‘I could see gas masks all around and [the fighters] were all talking about this. Everyone was already having problems with their eyes. One day I did an interview with the commander of the little position. These guys are used to shelling, fighting, snipers. That’s their life. But chemicals, you never know. It has a real psychological effect. You cannot smell it or see it for certain. Sometimes there is not even smoke.
At first I was scared with what I saw and what I was carrying, because we knew it was something that could change everything….My colleague and I had a long argument. Should we release everything when we were stuck in Damascus? Do we run the story and send it to the newspapers right away? But then we would be a bigger target, so we decided to not do it.’

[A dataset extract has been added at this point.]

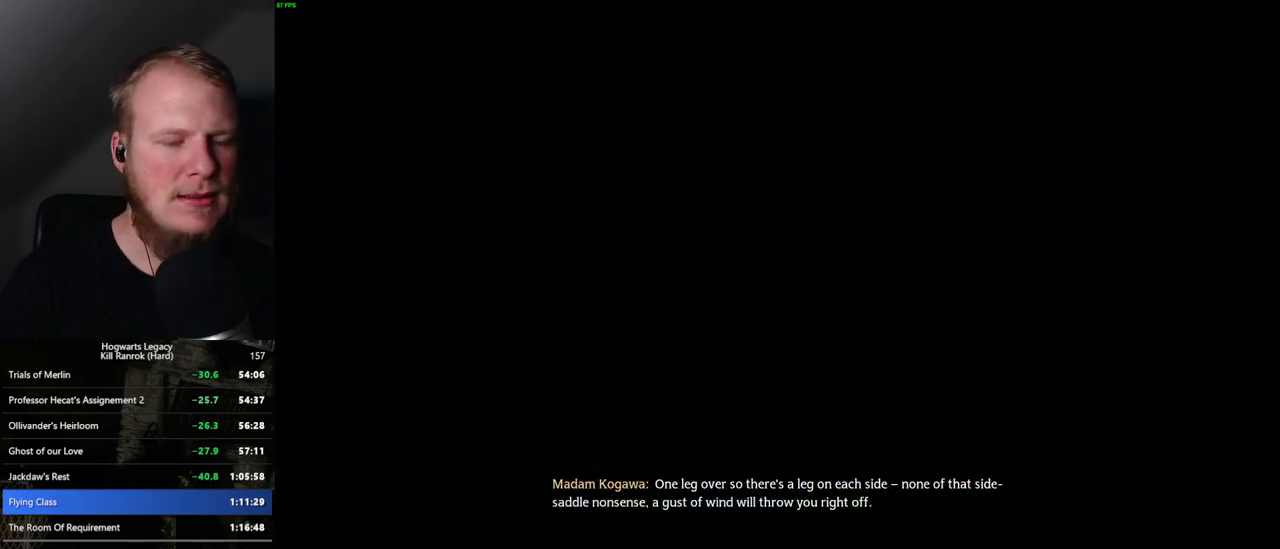
{"keys": [], "mouse": [], "events": [[350, "w", "down"], [450, "w", "up"]]}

Image by Laurent Van der Stockt/Reportage by Getty Images, from Nerve Gas in Syria
The boneheaded war in Iraq is claiming tens of thousands more lives now that it’s tied the hands of the US and allies from intervening in the Middle East when something really has to be done. There is no win in sight for either side, and even when arms are eventually lain down what will remain but sectarian conflict, a ruined infrastructure, a lost dream of democracy for what had been one of the most stable nations in the region, hundreds of thousands dead and countless lost landmarks and cultural icons from the birthplace of civilization.
Politics don’t matter, the past doesn’t matter, the fact that the US has never properly lived up to the image it likes to display of helping the rest of the world achieve democracy and intervening in atrocities doesn’t matter, that the government wants to pretend this country hasn’t toppled and instated dozens of governments over the years around the world but can’t be involved now doesn’t matter, that this threatens to be a new Cold War like proxy war following the renewed tensions between the US and Russia doesn’t matter, that there is no easy solution in sight doesn’t matter, that the economy isn’t strong doesn’t matter; all that matters is now and what is happening, human to human and talking and politicking has let the worst humanitarian crisis in the world fester, led to the largest conflict migration in generations and continues to allow torture, disappearances and the use of chemical weapons to stand.
It doesn’t have to be boots on the ground to turn the tide, Libya proved that, but more importantly the US should have been using the Arab Spring as an opportunity to live up to the false buzzword of “exporting democracy” and earn back a positive reputation on the world stage through advising and aid. We still can.
Mincing words and debating non-intervention while the bullets flew left a millions dead in Rwanda, the Congo, Liberia, Sierra Leone, Angola, Chile, etc., don’t let more nations join that shameful list.